WTI Crude rises amid US-Russia talks on Syria

West Texas Intermediate crude climbed a second day on Thursday ahead of talks between the US and Russia to resolve

the crisis in Syria, a conflict that’s bolstered concern that Middle Eastern oil supplies may be disrupted.

Sterling soars to 8-month high on jobs figures

Sterling jumped to its highest level in eight months on Wednesday as the UK posted another set of impressive labour

market numbers. The pound was printing above $1.58 Wednesday evening, having climbed from $1.49 since early in

July. The rise has been steady across the last eight weeks, yet was boosted yesterday by a 0.1% fall in the UK’s

unemployment rate to 7.7%. A seven and a half month high was also reached against the euro, as sterling beat €1.19 in

the day’s trading. The currency also struck a four-year high against the yen, while the trade-weighted sterling index rose

to an eight-month high of 82.6, Bank of England data showed.

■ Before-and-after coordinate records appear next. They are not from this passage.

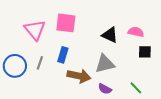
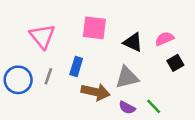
pink square: (66, 23) -> (94, 28), moved
pink semicircle: (136, 32) -> (164, 39), turned -35
black square: (145, 52) -> (175, 63), turned -32
green line: (136, 88) -> (154, 106), moved

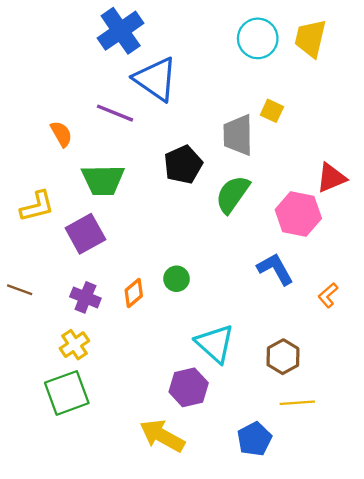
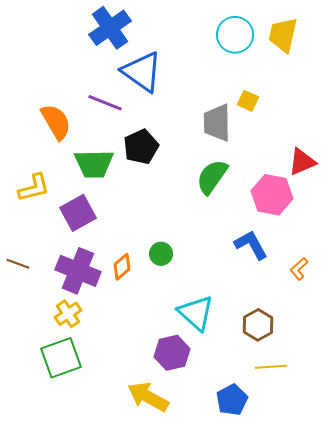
orange semicircle: (61, 134) -> (56, 122), size x1.5
black pentagon: (183, 165) -> (141, 147), moved
purple cross: (85, 297) -> (78, 271), size x1.6

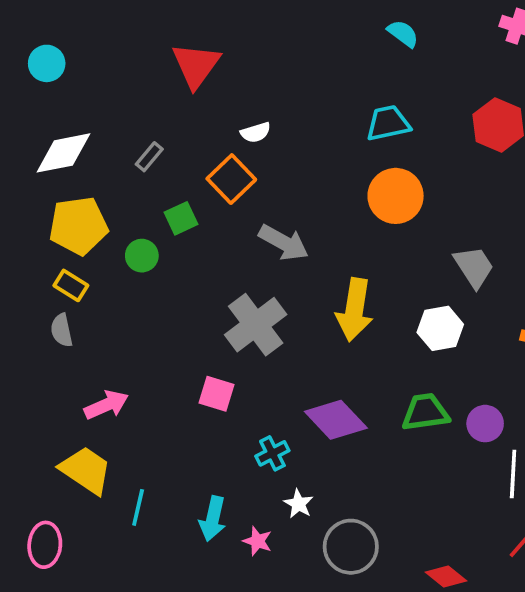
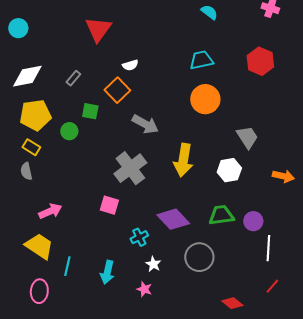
green square: (181, 218) -> (90, 111), turned 36
pink star: (257, 541) -> (144, 289), moved
pink ellipse: (45, 545) -> (39, 291), moved
gray circle: (351, 547) -> (199, 257), moved

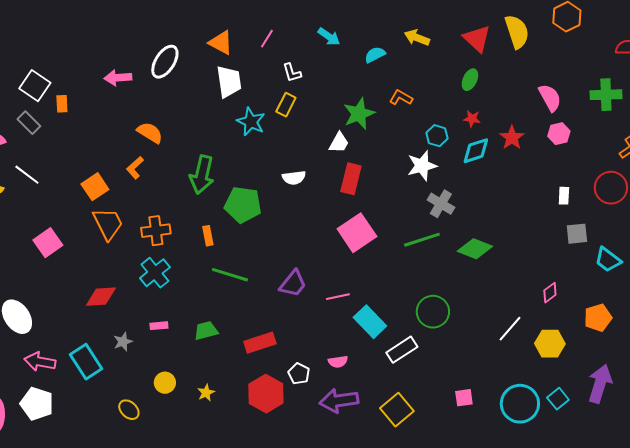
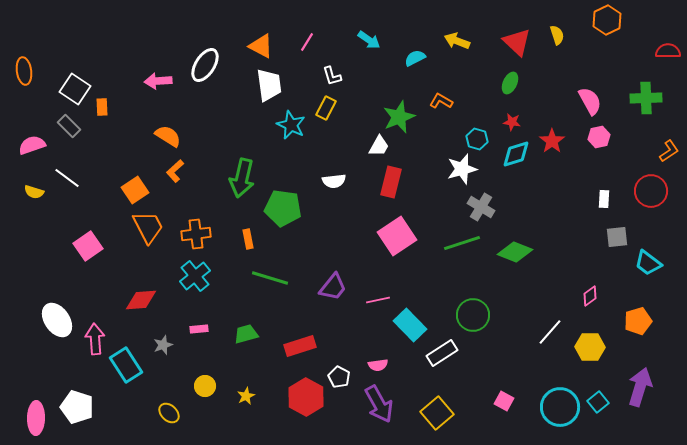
yellow semicircle: (517, 32) -> (557, 35), size x0.6
orange semicircle: (150, 133) -> (168, 136), moved
pink arrow: (40, 362) -> (95, 339), moved, turned 76
pink square: (464, 398) -> (504, 401), turned 36
purple arrow: (339, 401) -> (379, 404), turned -111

Gold heads for worst weekly loss since June

Gold advanced from the biggest decline since June, trimming its worst week in more than two months, before the US

Federal Reserve meets to consider tapering its monthly asset purchases and as investors weighed signs that the threat

of a US attack on Syria is easing. The metal fell 3.2% yesterday and is set to slump 4.7% this week, the most since the

period to June 28th


UK buyers queuing for homes, says Barratt’s chief

Housebuilder Barratt Developments yesterday said queues were forming for its housing schemes for the first time since

the financial crisis, as the market recovery spreads beyond southeast England. Britain’s largest housebuilder by volume,

said yesterday that buyer appetite for its homes was so strong that for some sites it was making five to 10 sales on the

day of a scheme’s launch. “We are seeing some very, very strong interest on new sites that we’re launching around the

country, even to the point where we’re starting to see queues … which is not something we have seen for many, many

years.” chief executive Mark Clare said. Britain’s housing market, which declined following the financial crisis, has revived

in recent months thanks to government efforts to ease mortgage lending, as well as a general increase in confidence in

the health of the economy.

Football Finance Focus

Barcelona looks outside of Spain for new sponsor

FC Barcelona has agreed a three-year partnership with the UAE’s United Arab Bank in a deal that represents the

Primera Division champion’s first partnership in the financial sector outside of Spain and Andorra. The deal, which runs

through to July 2016, positions United Arad Bank as Barcelona’s official partner in the UAE and places the bank as the

first and exclusive financial partner of the club in the UAE. As an official partner of Barcelona, the bank will create a range

of customised products and offers for the club’s fans across the UAE. United Arab Bank joins Barcelona’s regional

partner tier alongside Chang Beer, Big Cola, Castle Lager, Nokia, Rexona, Avea, Head & Shoulders and Indesat.

French clubs welcome talks of backtrack on ‘super tax’ plan

France’s Ligue 1’s leading clubs could be handed some welcome news after French media reported that the country’s

government is considering scaling back its controversial 75% rate of tax on high-earning individuals. The government of

President Francois Hollande has sought to introduce a 75% upper income tax rate that would have applied to anyone

earning in excess of Eur1 million per year. The new tax was seen as a means to aid the ailing French economy, but the

French Football League (LFP) and clubs have repeatedly expressed their concern that its effect on a host of Ligue 1’s top

stars could have led to a talent drain from France’s top flight.